On the cost front, Rucker talked about why Federal agencies turn to managed services. “The reason that the government has embraced managed services historically is because of the potentially huge cost savings,” he said. “It’s about economies of scale, the ability to have the support of software, and the ability to consolidate tools you may already be using.”
With the Trustwave Fusion platform, he said, “there are staff members you don’t have to worry about, there is staff turnover that doesn’t come into play, there is training that is already taken care of, and there is the latest and greatest in cybersecurity expertise. You can have threat hunters that are doing proactive threat hunts all the time.”

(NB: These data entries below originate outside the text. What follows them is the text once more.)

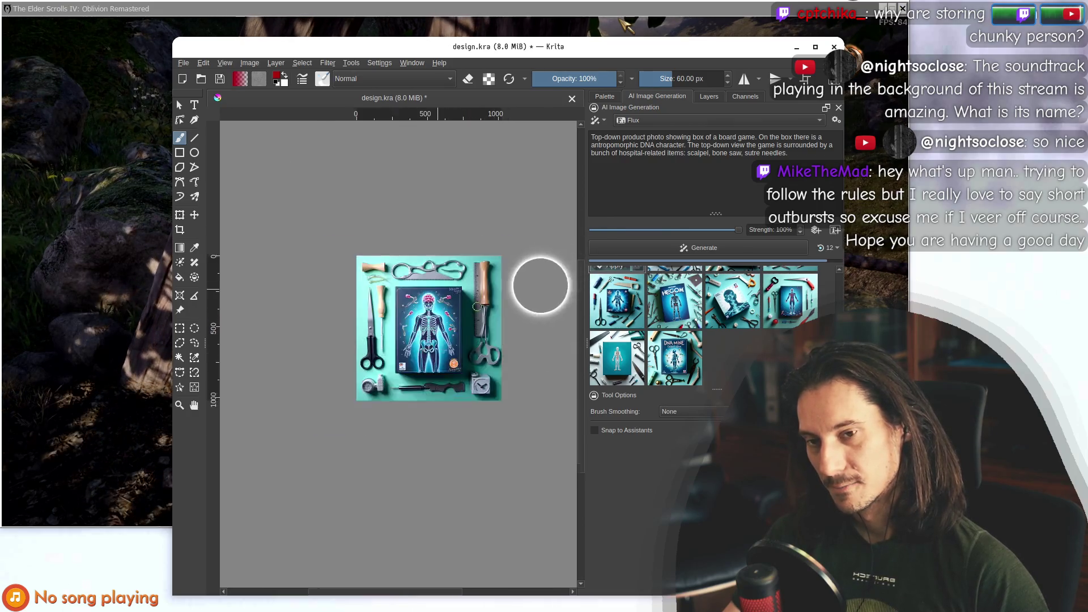
scroll(528, 289, "down", 2)
scroll(518, 296, "up", 1)
left_click(727, 351)
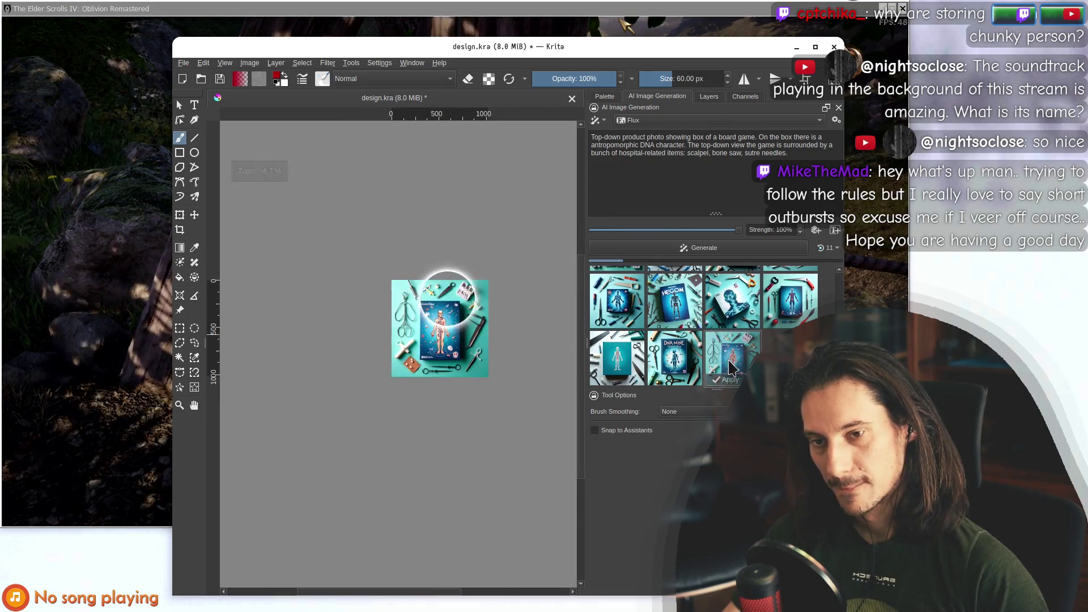
Zoom in and out to inspect the teal box with the blue figure amid scissors and thread.
scroll(440, 300, "down", 1)
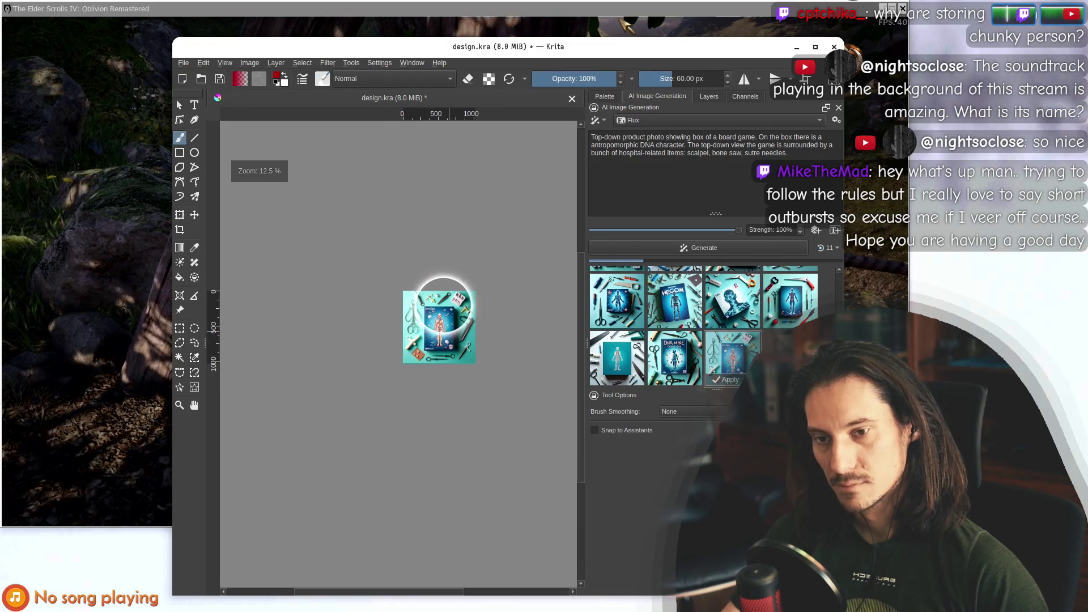
scroll(440, 301, "up", 6)
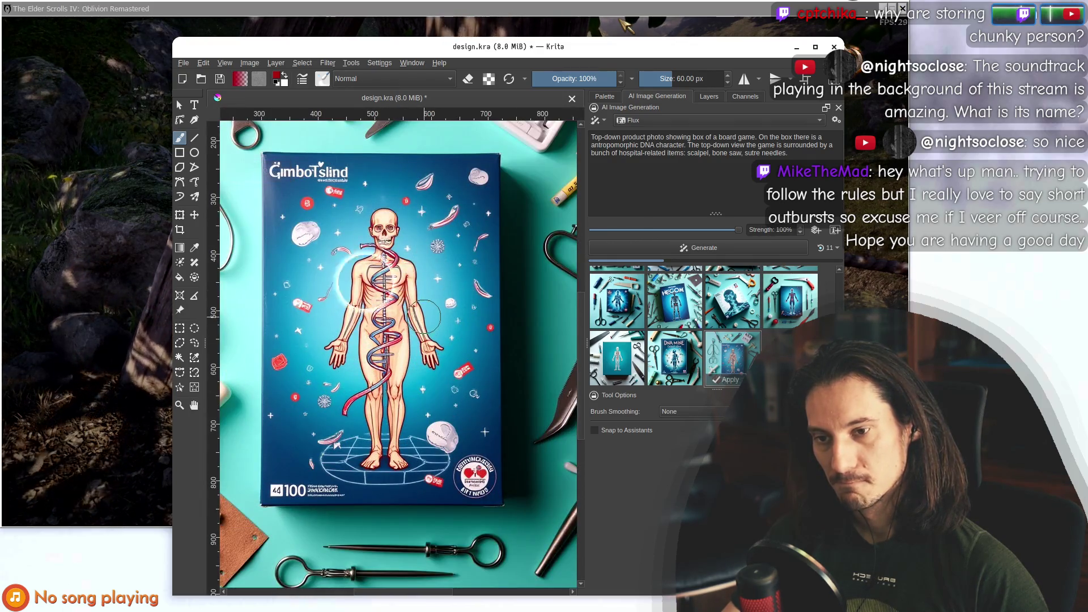
scroll(422, 319, "down", 5)
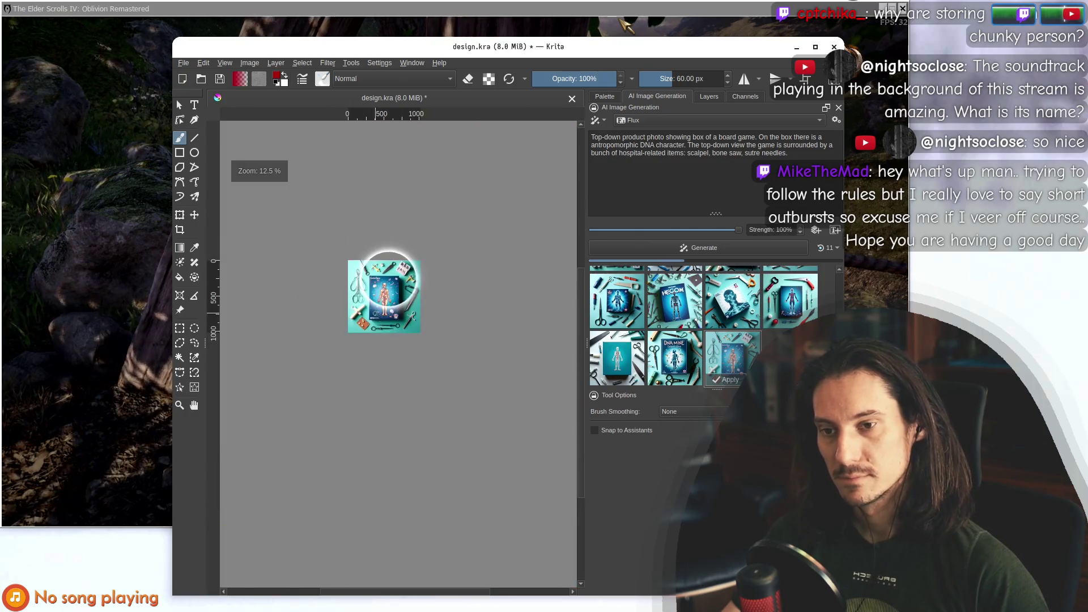
scroll(364, 272, "up", 4)
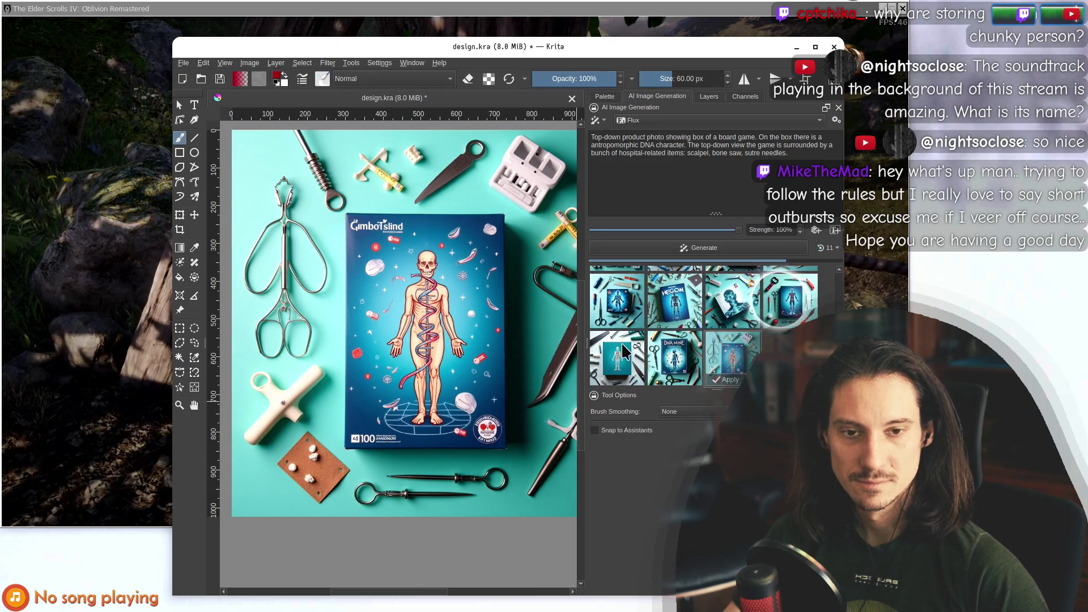
mouse_move(621, 356)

“The biggest difference is you can have those extra hands, if you will, constantly servicing you from the cyber perspective in a heightened threat landscape,” Rucker said. “In a very short period of time, the expertise of the adversary has grown beyond what we’ve ever seen, and we’re constantly chasing to be able to keep pace with the new threats are evolving. Without proactive measures like the Trustwave Fusion platform, security has to spend all their time chasing the incident, rather than intercepting the threat.”